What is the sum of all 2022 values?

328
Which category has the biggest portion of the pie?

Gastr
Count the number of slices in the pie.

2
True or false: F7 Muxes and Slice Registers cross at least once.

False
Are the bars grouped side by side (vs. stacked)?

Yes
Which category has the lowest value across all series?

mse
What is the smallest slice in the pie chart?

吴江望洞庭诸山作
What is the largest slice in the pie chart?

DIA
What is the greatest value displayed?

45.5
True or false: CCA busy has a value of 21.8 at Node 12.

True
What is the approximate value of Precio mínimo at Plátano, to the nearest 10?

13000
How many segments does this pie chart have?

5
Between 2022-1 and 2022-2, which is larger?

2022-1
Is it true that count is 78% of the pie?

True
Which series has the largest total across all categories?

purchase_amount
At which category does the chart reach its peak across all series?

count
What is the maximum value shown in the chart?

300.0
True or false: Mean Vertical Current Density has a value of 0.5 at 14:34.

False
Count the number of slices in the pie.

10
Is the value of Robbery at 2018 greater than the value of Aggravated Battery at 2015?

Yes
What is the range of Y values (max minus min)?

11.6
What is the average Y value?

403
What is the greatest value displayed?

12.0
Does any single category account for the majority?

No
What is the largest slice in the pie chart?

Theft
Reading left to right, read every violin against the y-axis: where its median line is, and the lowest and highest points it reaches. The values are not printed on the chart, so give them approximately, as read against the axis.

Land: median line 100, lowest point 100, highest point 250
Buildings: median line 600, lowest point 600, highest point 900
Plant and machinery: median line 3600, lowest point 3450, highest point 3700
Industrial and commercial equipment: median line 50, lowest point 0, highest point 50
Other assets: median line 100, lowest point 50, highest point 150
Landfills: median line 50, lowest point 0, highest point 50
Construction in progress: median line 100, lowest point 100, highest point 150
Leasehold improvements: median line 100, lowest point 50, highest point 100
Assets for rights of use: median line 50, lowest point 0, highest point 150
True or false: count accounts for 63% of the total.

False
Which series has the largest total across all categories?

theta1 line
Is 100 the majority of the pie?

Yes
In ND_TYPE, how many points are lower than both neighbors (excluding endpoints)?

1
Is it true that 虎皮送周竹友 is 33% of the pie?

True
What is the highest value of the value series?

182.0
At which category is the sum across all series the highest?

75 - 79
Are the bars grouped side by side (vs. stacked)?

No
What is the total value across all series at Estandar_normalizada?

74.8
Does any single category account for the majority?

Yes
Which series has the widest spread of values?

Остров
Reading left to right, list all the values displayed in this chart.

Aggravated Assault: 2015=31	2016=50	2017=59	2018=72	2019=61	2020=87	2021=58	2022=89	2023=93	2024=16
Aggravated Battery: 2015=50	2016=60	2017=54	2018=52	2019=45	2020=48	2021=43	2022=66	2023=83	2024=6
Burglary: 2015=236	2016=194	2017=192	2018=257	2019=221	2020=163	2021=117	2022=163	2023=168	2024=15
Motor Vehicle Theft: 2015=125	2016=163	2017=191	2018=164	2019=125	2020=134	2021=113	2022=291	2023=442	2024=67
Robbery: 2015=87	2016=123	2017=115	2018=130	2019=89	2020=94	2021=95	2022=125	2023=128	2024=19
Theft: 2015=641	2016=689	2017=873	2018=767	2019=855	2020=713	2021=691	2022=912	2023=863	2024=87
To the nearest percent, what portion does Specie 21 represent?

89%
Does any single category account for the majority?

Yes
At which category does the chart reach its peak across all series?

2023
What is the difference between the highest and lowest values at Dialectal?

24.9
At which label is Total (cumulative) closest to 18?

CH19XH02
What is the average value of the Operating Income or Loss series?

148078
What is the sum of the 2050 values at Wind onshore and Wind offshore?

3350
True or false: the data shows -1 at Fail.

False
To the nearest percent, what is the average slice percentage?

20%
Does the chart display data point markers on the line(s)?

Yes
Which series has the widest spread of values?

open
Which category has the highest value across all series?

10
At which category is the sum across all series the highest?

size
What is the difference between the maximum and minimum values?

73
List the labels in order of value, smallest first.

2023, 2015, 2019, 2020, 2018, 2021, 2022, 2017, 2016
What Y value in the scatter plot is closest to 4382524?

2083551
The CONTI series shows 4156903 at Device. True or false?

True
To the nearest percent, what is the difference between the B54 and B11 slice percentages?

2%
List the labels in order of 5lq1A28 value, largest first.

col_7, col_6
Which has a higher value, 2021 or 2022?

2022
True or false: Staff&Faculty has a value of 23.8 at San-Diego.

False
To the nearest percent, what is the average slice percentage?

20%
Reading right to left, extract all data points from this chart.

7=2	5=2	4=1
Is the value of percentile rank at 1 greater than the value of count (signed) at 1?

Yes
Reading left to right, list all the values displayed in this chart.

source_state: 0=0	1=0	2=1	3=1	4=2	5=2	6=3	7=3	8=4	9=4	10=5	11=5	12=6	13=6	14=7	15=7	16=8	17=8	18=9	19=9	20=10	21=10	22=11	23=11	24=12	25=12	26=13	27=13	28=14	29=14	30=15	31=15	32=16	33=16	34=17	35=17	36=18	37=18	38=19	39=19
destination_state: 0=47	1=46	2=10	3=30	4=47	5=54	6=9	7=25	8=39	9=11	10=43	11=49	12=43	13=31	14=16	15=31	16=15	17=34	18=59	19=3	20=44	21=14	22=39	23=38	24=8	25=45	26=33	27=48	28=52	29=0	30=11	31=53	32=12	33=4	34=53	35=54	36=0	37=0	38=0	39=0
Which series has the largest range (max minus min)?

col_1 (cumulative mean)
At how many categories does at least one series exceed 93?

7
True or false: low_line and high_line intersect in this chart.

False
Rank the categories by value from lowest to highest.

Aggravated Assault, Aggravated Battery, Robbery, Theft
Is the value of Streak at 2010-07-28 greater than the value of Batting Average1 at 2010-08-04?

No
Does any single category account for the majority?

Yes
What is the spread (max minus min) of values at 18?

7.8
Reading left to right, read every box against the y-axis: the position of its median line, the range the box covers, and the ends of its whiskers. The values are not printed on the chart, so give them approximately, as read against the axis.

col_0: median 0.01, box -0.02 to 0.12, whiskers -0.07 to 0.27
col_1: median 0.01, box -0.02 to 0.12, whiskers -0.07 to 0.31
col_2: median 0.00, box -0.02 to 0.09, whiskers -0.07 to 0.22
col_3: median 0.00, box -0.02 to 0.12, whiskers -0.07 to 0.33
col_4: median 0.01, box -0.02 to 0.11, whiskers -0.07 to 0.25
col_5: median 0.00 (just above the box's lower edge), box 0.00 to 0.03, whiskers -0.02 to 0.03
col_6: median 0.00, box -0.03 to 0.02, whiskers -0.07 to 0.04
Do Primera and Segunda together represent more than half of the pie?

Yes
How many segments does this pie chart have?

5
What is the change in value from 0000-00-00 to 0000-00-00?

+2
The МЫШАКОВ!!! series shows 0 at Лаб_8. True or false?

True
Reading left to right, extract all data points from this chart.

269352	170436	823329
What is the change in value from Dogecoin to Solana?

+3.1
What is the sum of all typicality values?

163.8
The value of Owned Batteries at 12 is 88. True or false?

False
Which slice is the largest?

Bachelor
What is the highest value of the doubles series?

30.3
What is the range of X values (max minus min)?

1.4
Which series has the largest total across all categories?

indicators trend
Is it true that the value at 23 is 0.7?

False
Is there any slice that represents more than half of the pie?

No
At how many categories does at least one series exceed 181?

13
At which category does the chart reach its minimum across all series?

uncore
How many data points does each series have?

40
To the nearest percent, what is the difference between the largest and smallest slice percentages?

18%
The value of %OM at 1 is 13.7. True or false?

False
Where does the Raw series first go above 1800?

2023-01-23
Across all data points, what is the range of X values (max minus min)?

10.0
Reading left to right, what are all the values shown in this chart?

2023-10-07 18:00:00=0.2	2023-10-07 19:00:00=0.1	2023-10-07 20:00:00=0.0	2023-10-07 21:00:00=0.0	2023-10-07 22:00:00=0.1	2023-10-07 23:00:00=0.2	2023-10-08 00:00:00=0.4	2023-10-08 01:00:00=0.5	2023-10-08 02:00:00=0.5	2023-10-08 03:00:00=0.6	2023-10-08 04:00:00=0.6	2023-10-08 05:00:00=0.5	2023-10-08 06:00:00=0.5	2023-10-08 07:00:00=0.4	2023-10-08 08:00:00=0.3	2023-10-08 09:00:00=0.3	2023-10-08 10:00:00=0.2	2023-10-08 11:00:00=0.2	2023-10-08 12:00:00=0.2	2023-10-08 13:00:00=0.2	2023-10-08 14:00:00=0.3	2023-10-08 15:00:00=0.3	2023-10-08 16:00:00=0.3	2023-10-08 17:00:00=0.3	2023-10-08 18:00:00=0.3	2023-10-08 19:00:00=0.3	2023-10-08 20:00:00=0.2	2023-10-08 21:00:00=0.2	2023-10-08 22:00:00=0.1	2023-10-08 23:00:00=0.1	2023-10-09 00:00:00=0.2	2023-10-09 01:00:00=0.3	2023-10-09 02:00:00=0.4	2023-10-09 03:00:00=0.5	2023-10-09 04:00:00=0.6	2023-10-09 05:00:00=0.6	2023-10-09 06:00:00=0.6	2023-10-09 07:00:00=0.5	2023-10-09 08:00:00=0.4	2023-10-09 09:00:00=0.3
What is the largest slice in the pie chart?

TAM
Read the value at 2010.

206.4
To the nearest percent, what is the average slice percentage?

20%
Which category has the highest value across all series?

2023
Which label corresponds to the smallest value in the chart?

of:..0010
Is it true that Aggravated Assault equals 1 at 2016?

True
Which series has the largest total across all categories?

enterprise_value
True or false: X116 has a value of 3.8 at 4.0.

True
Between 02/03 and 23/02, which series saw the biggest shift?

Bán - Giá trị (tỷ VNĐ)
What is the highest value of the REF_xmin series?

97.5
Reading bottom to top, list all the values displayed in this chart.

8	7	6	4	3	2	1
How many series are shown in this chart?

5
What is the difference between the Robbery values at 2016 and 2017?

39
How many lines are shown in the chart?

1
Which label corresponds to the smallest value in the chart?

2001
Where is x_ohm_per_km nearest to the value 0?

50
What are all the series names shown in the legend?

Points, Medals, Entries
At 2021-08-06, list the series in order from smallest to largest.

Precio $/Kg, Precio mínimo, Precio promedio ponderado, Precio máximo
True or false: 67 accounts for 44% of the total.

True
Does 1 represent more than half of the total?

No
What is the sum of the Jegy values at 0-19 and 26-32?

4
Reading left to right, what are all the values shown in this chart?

## Written task
Reproduce the rows between the line holding "purchase_amount" and the line holding "Is the value of Robbery", inclusive, switching "slices" to "wedges" and leaving everything else unchanged.

## Result below
purchase_amount
At which category does the chart reach its peak across all series?

count
What is the maximum value shown in the chart?

300.0
True or false: Mean Vertical Current Density has a value of 0.5 at 14:34.

False
Count the number of wedges in the pie.

10
Is the value of Robbery at 2018 greater than the value of Aggravated Battery at 2015?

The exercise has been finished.